Pordenone Calcio: L'ultima cena dei ramarri

 di Redazione TuttoPordenone  articolo letto 334 volte
Fonte: Gazzettino di Pordenone - Dario Perosa
Pordenone Calcio: L'ultima cena dei ramarri

“L'avventura – diceva lo scrittore filosofo Jean Paul Sartre - è un evento che esce dall'ordinario, senza essere necessariamente straordinario”.

Il desiderio di andare in cerca di avventure sembra innato nell’animo umano. Anche a costo poi di pagarne le conseguenze. Zauli dopo Parlato, Colucci dopo Tedino. Gran parte del popolo neroverde resterebbe probabilmente volentieri sull’usato sicuro rappresentato nella circostanza da Fabio Rossitto.

Vedremo se alla fine trionferà la saggezza contadina che Mauro Lovisa tante volte ha esaltato come dote essenziale del suo successo da imprenditore o la stravaganza del voler cambiare ancora registro, tipica dei presidenti padri-padroni. Costi quel che costi. Tanto poi, se va male, c’è sempre un Crociato pronto a darti una mano.

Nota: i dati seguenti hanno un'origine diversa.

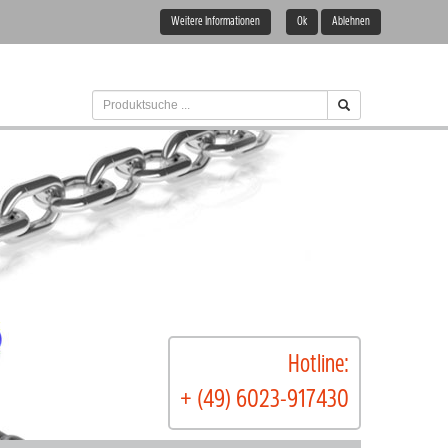
Weitere Informationen
Ok
Ablehnen
Hotline:
+ (49) 6023-917430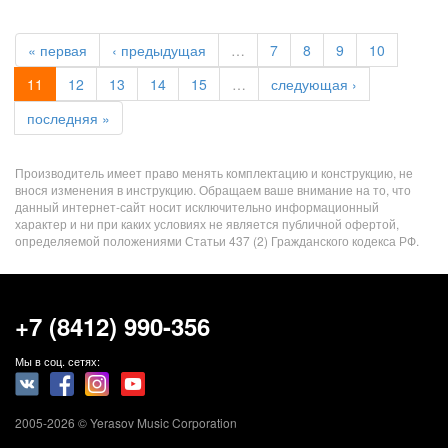
« первая
‹ предыдущая
…
7
8
9
10
11
12
13
14
15
…
следующая ›
последняя »
Производитель имеет право менять комплектацию и конструкцию, не
внося изменения в инструкцию. Обращаем ваше внимание на то, что
данный интернет-сайт носит исключительно информационный
характер и ни при каких условиях не является публичной офертой,
определяемой положениями Статьи 437 (2) Гражданского кодекса РФ.
+7 (8412) 990-356
Мы в соц. сетях:
2005-2026 © Yerasov Music Corporation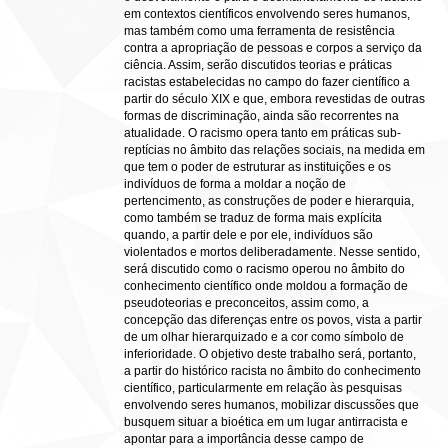
em contextos científicos envolvendo seres humanos,
mas também como uma ferramenta de resistência
contra a apropriação de pessoas e corpos a serviço da
ciência. Assim, serão discutidos teorias e práticas
racistas estabelecidas no campo do fazer científico a
partir do século XIX e que, embora revestidas de outras
formas de discriminação, ainda são recorrentes na
atualidade. O racismo opera tanto em práticas sub-
reptícias no âmbito das relações sociais, na medida em
que tem o poder de estruturar as instituições e os
indivíduos de forma a moldar a noção de
pertencimento, as construções de poder e hierarquia,
como também se traduz de forma mais explícita
quando, a partir dele e por ele, indivíduos são
violentados e mortos deliberadamente. Nesse sentido,
será discutido como o racismo operou no âmbito do
conhecimento científico onde moldou a formação de
pseudoteorias e preconceitos, assim como, a
concepção das diferenças entre os povos, vista a partir
de um olhar hierarquizado e a cor como símbolo de
inferioridade. O objetivo deste trabalho será, portanto,
a partir do histórico racista no âmbito do conhecimento
científico, particularmente em relação às pesquisas
envolvendo seres humanos, mobilizar discussões que
busquem situar a bioética em um lugar antirracista e
apontar para a importância desse campo de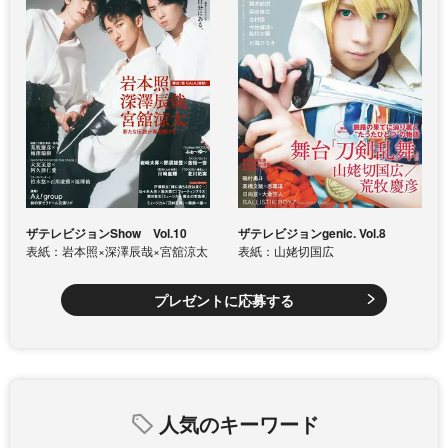
ザテレビジョンShow Vol.10
ザテレビジョンgenic. Vol.8
表紙：岩本照×深澤辰哉×宮舘涼太
表紙：山姥切国広
プレゼントに応募する
人気のキーワード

L’ULTIMA CENA – Non dovremo probabilmente attendere troppo per conoscere come andrà a finire la vicenda. Oggi Stefani e compagni si ritroveranno al De Marchi alle 15 per l’ultima sgambata della stagione 17-18 e per i saluti di rito ai tifosi che vorranno ancora una volta essere loro vicini. In serata, sempre al De Marchi (salvo cambi di programma dell’ultima ora), ceneranno insieme. Quanti di loro si ritroveranno poi anche nel ritiro precampionato di Arta Terme? Difficile da dire. Subito dopo Rossitto i primi ad andare a colloquio con Lovisa dovrebbero essere Emanuele Berrettoni e Stefano De Agostini i cui contratti sono in scadenza. Re Mauro ha già detto che il rinnovo è garantito. Staremo a vedere. Cambiare guida tecnica e rivoluzionare la squadra a ogni stagione difficilmente porta frutti. Lecce e Livorno hanno lavorato quasi con lo stesso organico per due stagioni finendo promossi in B quest’anno. Lovisa a inizio marzo aveva indicato la strada:

“Confermerò gli elementi chiave – aveva detto – e costruirò una squadra con otto vecchi e tanti giovani, cinque dei quali provenienti dalle nostre giovanili. Il nostro modello sarà l’Atalanta”.

Già, ma aveva anche paragonato Rossitto a Gattuso. Solo che Ringhio al Milan ha già rinnovato sino al 30 giugno 2021. Fabio, al momento, sino al 30 giugno 2018.